ImdotnetJunkie · February 26, 2017, 5:20pm

What steps must to be performed to recover a failed node in a cluster?

warkolm · February 26, 2017, 8:37pm

You should just be able to restart it and it'll rejoin.

Though that may depend on the failure mode.

ImdotnetJunkie · February 27, 2017, 4:07am

What if

unassigned_shards: > 0
OR
initializing_shards: > 0

OR in general, Cluster health is RED or Yellow

warkolm · February 27, 2017, 4:09am

If it's initialising then just wait for everything to finish.
If they're unassigned then, it depends.

What version are you on?

ImdotnetJunkie · February 27, 2017, 4:10am

We are still on old version 1.7.5 though we are planning to upgrade.

This is our current status:

cluster_name: "abc",
status: "red",
timed_out: false,
number_of_nodes: 2,
number_of_data_nodes: 2,
active_primary_shards: 4226,
active_shards: 8452,
relocating_shards: 0,
initializing_shards: 0,
unassigned_shards: 3781,
delayed_unassigned_shards: 0,
number_of_pending_tasks: 0,
number_of_in_flight_fetch: 0

warkolm · February 27, 2017, 4:12am

That's faaaaaaar too many shards and likely to be causing your issues.
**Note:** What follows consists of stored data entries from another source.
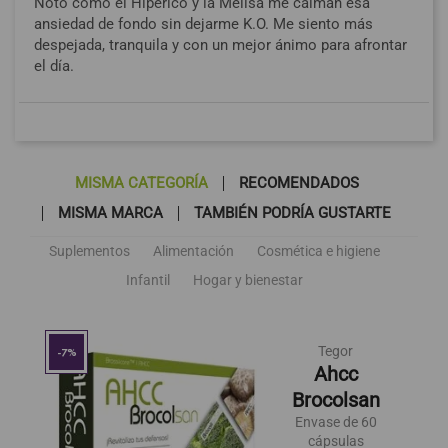
Noto cómo el Hipérico y la Melisa me calman esa
ansiedad de fondo sin dejarme K.O. Me siento más
despejada, tranquila y con un mejor ánimo para afrontar
el día.
MISMA CATEGORÍA
RECOMENDADOS
MISMA MARCA
TAMBIÉN PODRÍA GUSTARTE
Suplementos
Alimentación
Cosmética e higiene
Infantil
Hogar y bienestar
Tegor
-7%
Ahcc
Brocolsan
Envase de 60
cápsulas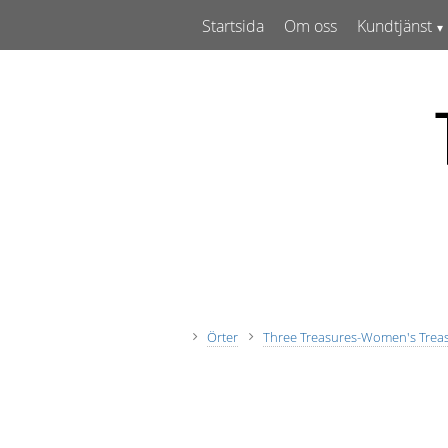
Startsida
Om oss
Kundtjänst
Örter
Three Treasures-Women's Trea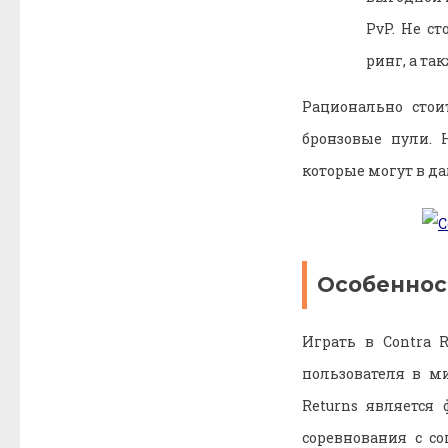
PvP. Не с
ринг, а та
Рационально стои
бронзовые пули. 
которые могут в д
Особеннос
Играть в Contra 
пользователя в ми
Returns является
соревнования с с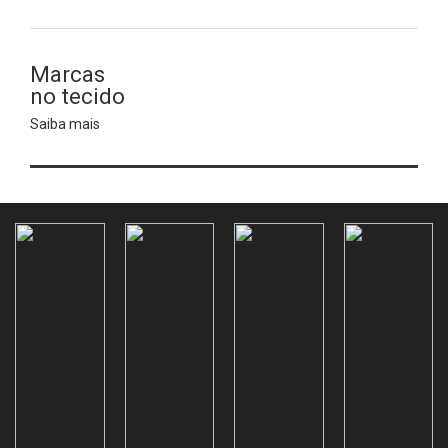
Marcas
no tecido
Saiba mais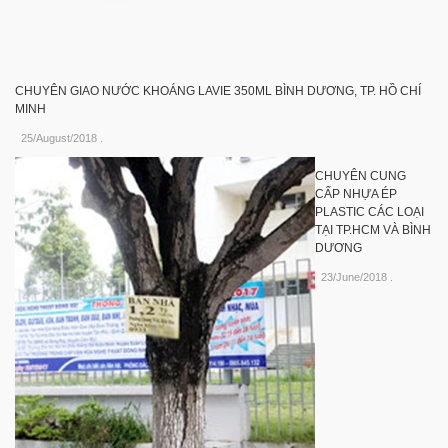
CHUYÊN GIAO NƯỚC KHOÁNG LAVIE 350ML BÌNH DƯƠNG, TP. HỒ CHÍ
MINH
25/August/2018
.
CHUYÊN CUNG
CẤP NHỰA ÉP
PLASTIC CÁC LOẠI
TẠI TP.HCM VÀ BÌNH
DƯƠNG
23/June/2018
.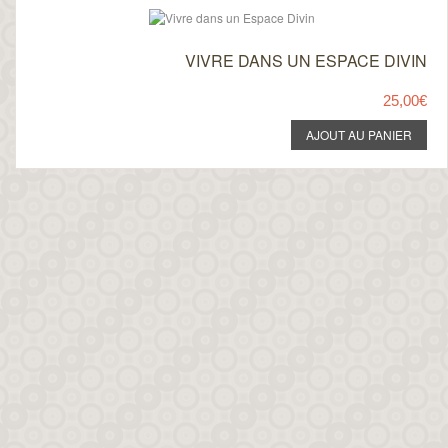
VIVRE DANS UN ESPACE DIVIN
25,00€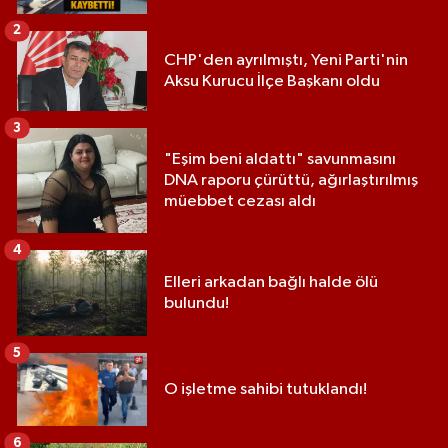
2
CHP'den ayrılmıştı, Yeni Parti'nin
Aksu Kurucu İlçe Başkanı oldu
3
"Eşim beni aldattı" savunmasını
DNA raporu çürüttü, ağırlaştırılmış
müebbet cezası aldı
4
Elleri arkadan bağlı halde ölü
bulundu!
5
O işletme sahibi tutuklandı!
6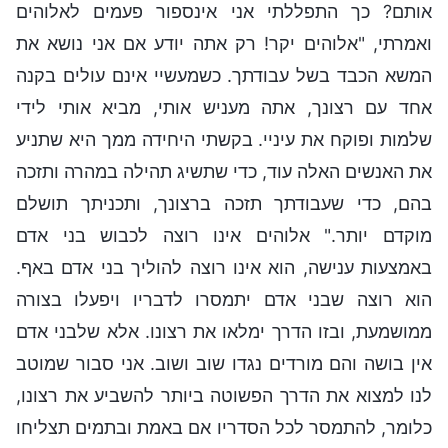
אותם? כך התפללתי אני אינספור פעמים לאלוהים
ואמרתי, "אלוהים יקר! רק אתה יודע אם אני נושא את
המשא הכבד בשל עבודתך. כשמעשיי אינם עולים בקנה
אחד עם רצונך, אתה מעניש אותי, מביא אותי לידי
שלמות ופוקח את עיניי. בקשתי היחידה ממך היא שתניע
את האנשים האלה עוד, כדי שתשיג תהילה במהרה ותזכה
בהם, כדי שעבודתך תזכה ברצונך, ותכניתך תושלם
מוקדם יותר." אלוהים אינו רוצה לכבוש בני אדם
באמצעות ענישה, הוא אינו רוצה להוליך בני אדם באף.
הוא רוצה שבני אדם יתמסרו לדבריו ויפעלו בצורה
ממושמעת, ובזו הדרך ימלאו את רצונו. אלא שלבני אדם
אין בושה והם מורדים נגדו שוב ושוב. אני סבור שמוטב
לנו למצוא את הדרך הפשוטה ביותר להשביע את רצונו,
כלומר, להתמסר לכל הסדריו אם באמת ובתמים תצליחו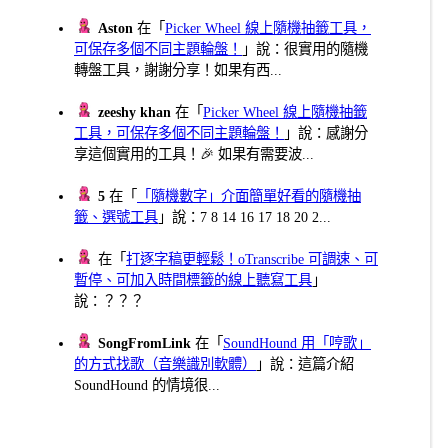
Aston
在「
Picker Wheel 線上隨機抽籤工具，
可保存多個不同主題輪盤！
」說：很實用的隨機
轉盤工具，謝謝分享！如果有西...
zeeshy khan
在「
Picker Wheel 線上隨機抽籤
工具，可保存多個不同主題輪盤！
」說：感謝分
享這個實用的工具！🎉 如果有需要波...
5
在「
「隨機數字」介面簡單好看的隨機抽
籤、選號工具
」說：7 8 14 16 17 18 20 2...
在「
打逐字稿更輕鬆！oTranscribe 可調速、可
暫停、可加入時間標籤的線上聽寫工具
」
說：？？？
SongFromLink
在「
SoundHound 用「哼歌」
的方式找歌（音樂識別軟體）
」說：這篇介紹
SoundHound 的情境很...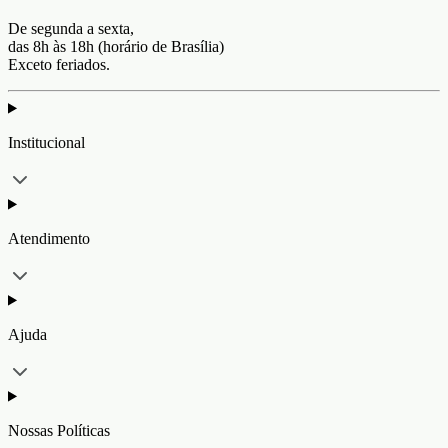
De segunda a sexta,
das 8h às 18h (horário de Brasília)
Exceto feriados.
Institucional
Atendimento
Ajuda
Nossas Políticas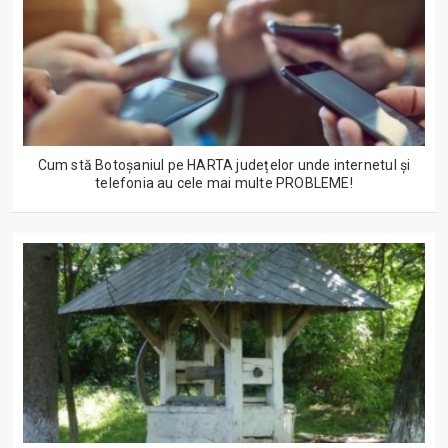
Cum stă Botoșaniul pe HARTA județelor unde internetul și
telefonia au cele mai multe PROBLEME!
ImdotnetJunkie · February 27, 2017, 4:19am

We have got around 800+ indices. How can this be resolved ?

warkolm · February 27, 2017, 4:24am

Reindex. You will need to do that to get to 5.X anyway, so it might make sense to start a 5.X cluster, then run a remote index to pull the data from that old cluster - assuming you still want it.

ImdotnetJunkie · February 27, 2017, 4:28am

Thanks @warkolm. I will get back if I have any further questions.

system · March 27, 2017, 4:28am

This topic was automatically closed 28 days after the last reply. New replies are no longer allowed.